__Problem description__. In the records below, replace every "centimetres" with "centimeters" and keep all other text the same. Leave out the pictures.

__Listed entries__.
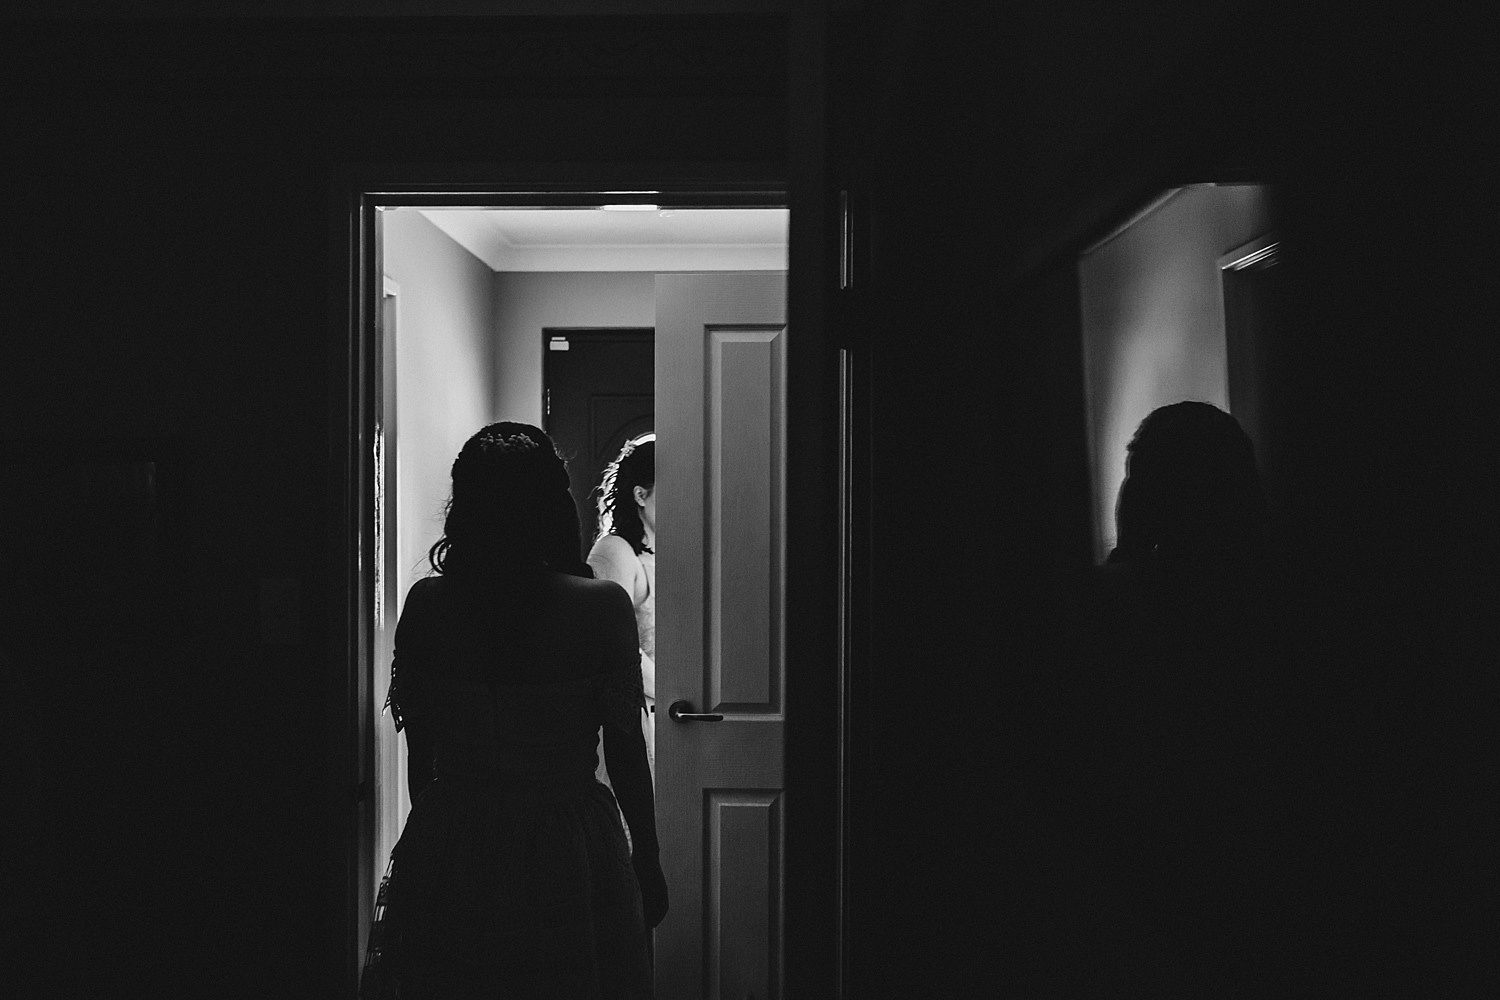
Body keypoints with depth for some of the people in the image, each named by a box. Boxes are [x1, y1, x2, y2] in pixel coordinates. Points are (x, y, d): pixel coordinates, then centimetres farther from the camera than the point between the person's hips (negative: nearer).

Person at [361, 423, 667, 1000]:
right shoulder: (601, 607, -11)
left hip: (448, 849, 2)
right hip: (570, 849, -2)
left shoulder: (426, 603, -6)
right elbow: (625, 749, -6)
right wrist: (647, 861, 6)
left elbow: (418, 747, 1)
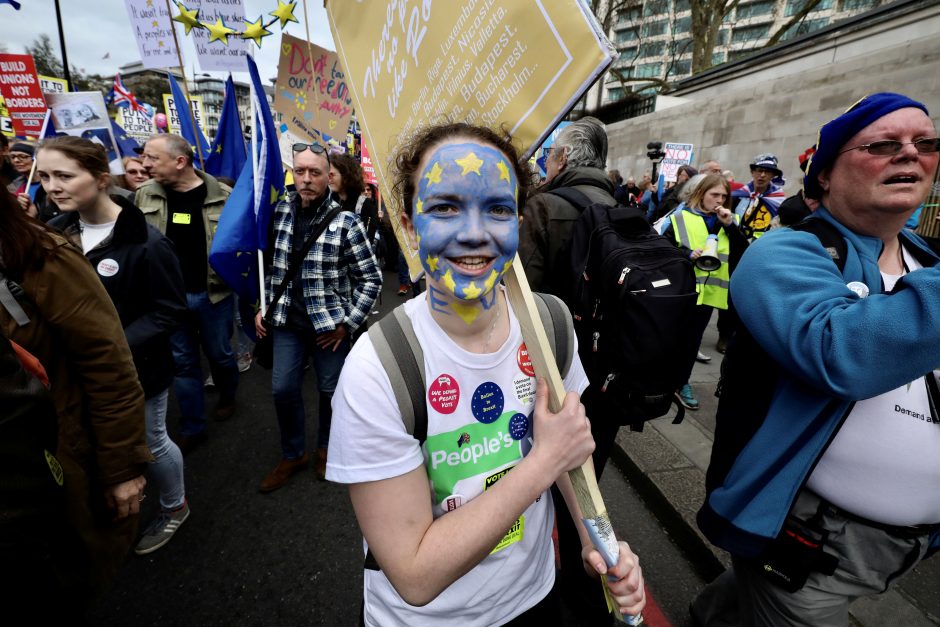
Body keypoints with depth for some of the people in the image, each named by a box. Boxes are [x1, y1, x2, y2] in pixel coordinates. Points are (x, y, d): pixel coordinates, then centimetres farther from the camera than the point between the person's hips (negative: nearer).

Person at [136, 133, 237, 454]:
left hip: (213, 293, -3)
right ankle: (192, 428, 25)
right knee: (182, 361, 11)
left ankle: (227, 397, 44)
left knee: (219, 354, 13)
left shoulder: (222, 196, -9)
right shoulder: (144, 195, 1)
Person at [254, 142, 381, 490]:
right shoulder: (281, 212, 2)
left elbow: (372, 279, -11)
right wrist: (262, 308, 9)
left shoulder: (345, 222, -13)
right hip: (288, 321, 4)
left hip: (330, 324, -4)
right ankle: (293, 454, 33)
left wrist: (348, 323, -12)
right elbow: (269, 265, 13)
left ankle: (326, 448, 37)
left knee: (330, 390, 11)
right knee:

__Reply__.
Body keypoints with depth for some of the people in the image, each named by a box. Boxes are [x1, y1, x2, y2] in pixel coordinates. Points are (x, y, d): pixel coordinates, then centimeters farther from the camera than the point between the person's hips (negative: nearer).

Person at [361, 423, 667, 1000]:
right shoulder: (601, 607, -11)
left hip: (448, 849, 2)
right hip: (570, 849, -2)
left shoulder: (426, 603, -6)
right elbow: (625, 749, -6)
right wrist: (647, 861, 6)
left elbow: (418, 747, 1)
Body keypoints with depth for some of the people in the image, each named by a box. Boxes are [x1, y1, x2, y2] in pixel coordinates. Points are (x, y, d): pixel coordinates, then centimeters farther from the camera than the point between the person's hips (negative: nearer).

Person at [136, 133, 237, 454]:
left hip: (213, 293, -3)
right ankle: (192, 428, 25)
right knee: (182, 361, 11)
left ankle: (227, 397, 44)
left knee: (219, 354, 13)
left shoulder: (222, 196, -9)
right shoulder: (144, 195, 1)
Person at [254, 142, 381, 490]:
right shoulder: (281, 212, 2)
left elbow: (372, 279, -11)
right wrist: (262, 308, 9)
left shoulder: (345, 222, -13)
right hip: (288, 321, 4)
left hip: (330, 324, -4)
right ankle: (293, 454, 33)
left wrist: (348, 323, -12)
right elbow: (269, 265, 13)
left ankle: (326, 448, 37)
left knee: (330, 390, 11)
right knee:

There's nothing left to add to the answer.